О Сибири Чехов прочел всё. У Суворина имелись запрещенные книги, среди которых нашлись брошюры о политических заключенных; была там и толстовская «Крейцерова соната», гневно осуждающая и секс, и супружество (запретить эту книгу было непросто, поскольку она нравилась Александру III). Усердные сборы в дорогу не помешали Антону найти время для развлечений. Он побывал на именинах у Щеглова, сходил с Сувориными на собачью выставку. Тайком встречался с Клеопатрой Каратыгиной. Он направил ее энергию в полезное русло, усадив конспектировать статьи о Сибири и Сахалине в Публичной библиотеке, а также изложить на бумаге свой собственный опыт. Клеопатра снабдила его адресами своих сибирских друзей, обучила сибирскому этикету — никогда не спрашивать, что привело человека в Сибирь, записала даты навигации сибирских рек и на день рожденья подарила собственноручно сшитую дорожную подушку: «Пригодится, может быть, положить ее под голову, когда будет Вас качать на пароходе». Клеопатра надеялась на взаимность, держа про запас секретное оружие — боязнь Антона предать огласке их отношения: «Какой скандал! Проклятая рассеянность! Куда же я девала Ваше письмо? В чей конверт я его положила? <…> Это было к сестре»[187]. Когда в семье Чеховых стали догадываться об этом, она вины за собой не признала: «Если Ваша мама и сестра узнают о Вашем „secret d'un polichinelle“, то, конечно, не я буду виновата. Вы так просили, чтобы я не проболталась в Москве». Как и Ольге Кундасовой, Клеопатре пришлось смириться с положением нелюбимой женщины.
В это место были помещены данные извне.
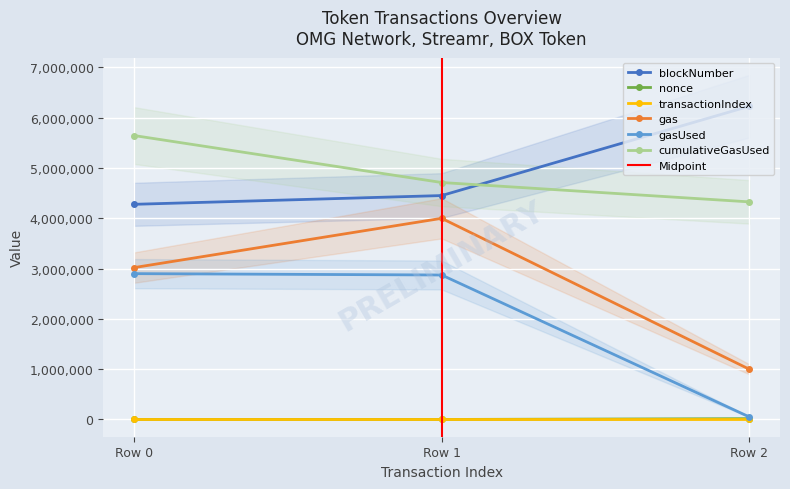

Rank the categories by transactionIndex value from lowest to highest.

Row 0, Row 1, Row 2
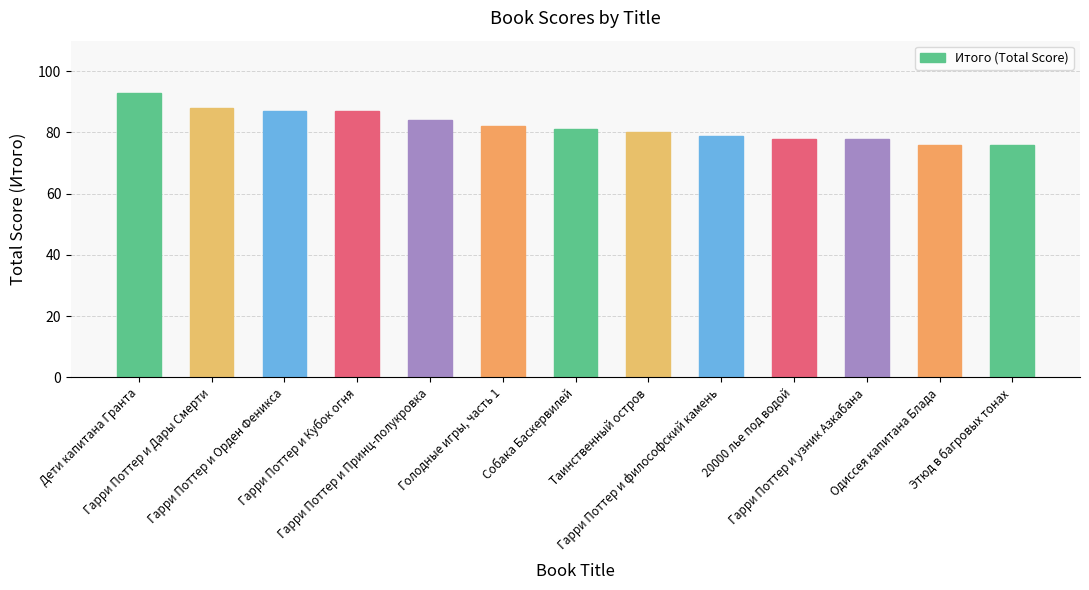

Reading left to right, what are all the values shown in this chart?

Дети капитана Гранта=93	Гарри Поттер и Дары Смерти=88	Гарри Поттер и Орден Феникса=87	Гарри Поттер и Кубок огня=87	Гарри Поттер и Принц-полукровка=84	Голодные игры, часть 1=82	Собака Баскервилей=81	Таинственный остров=80	Гарри Поттер и философский камень=79	20000 лье под водой=78	Гарри Поттер и узник Азкабана=78	Одиссея капитана Блада=76	Этюд в багровых тонах=76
В письмах она нередко обращалась к Антону с нескладными виршами, порой осыпала упреками. Деньги, взятые у него в долг, никогда не возвращала и надеялась, что мечта Антона «нанять комнату у Лики» навлечет на него жестокую кару.
Накануне отъезда, 24 января, Чехов с неохотой пошел на обед к сестре М. Киселевой Надежде Голубевой, жене министерского чиновника, тоже пробующей себя в литературе. Антон со всей откровенностью сказал ей, что им с сестрой никогда не стать настоящими писателями, потому что им не знаком труд ради куска хлеба; свои же успехи он приписал не таланту, а случаю и упорному труду. Надежда в тот вечер внимательно наблюдала за Антоном:
«Он окинул гостиную быстрым взглядом; я поняла его взгляд и поспешила сообщить ему, что муж мой не будет с нами обедать, так как он в отъезде. Чехов вдруг просветлел и брякнул по-прежнему: „Ах, как я рад! Знаете, Надежда Владимировна, ведь у меня таких хороших манер, как у вашего мужа, нет. Мои папаша и мамаша селедками торговали“. <…> И вдруг я вижу, что Чехов удивительно странно вертит салфетку, будто она его страшно раздражает, он ее мял, крутил, наконец положил за спину. Сидел как на иголках. Я не могла понять, что все это значит? Вдруг он опять выпалил: „Извините, Надежда Владимировна, я не привык сидеть за обедом, я всегда ем на ходу“. <…> „Знаете, Антон Павлович, вы очень изменились, прямо до неузнаваемости“. — „Удивительного ничего нет. За эти шесть лет я постарел на двадцать лет“. <…> Во всей его фигуре видна была такая усталость! Я подумала: весна его жизни миновала, лета не было, наступила прямо осень»[188].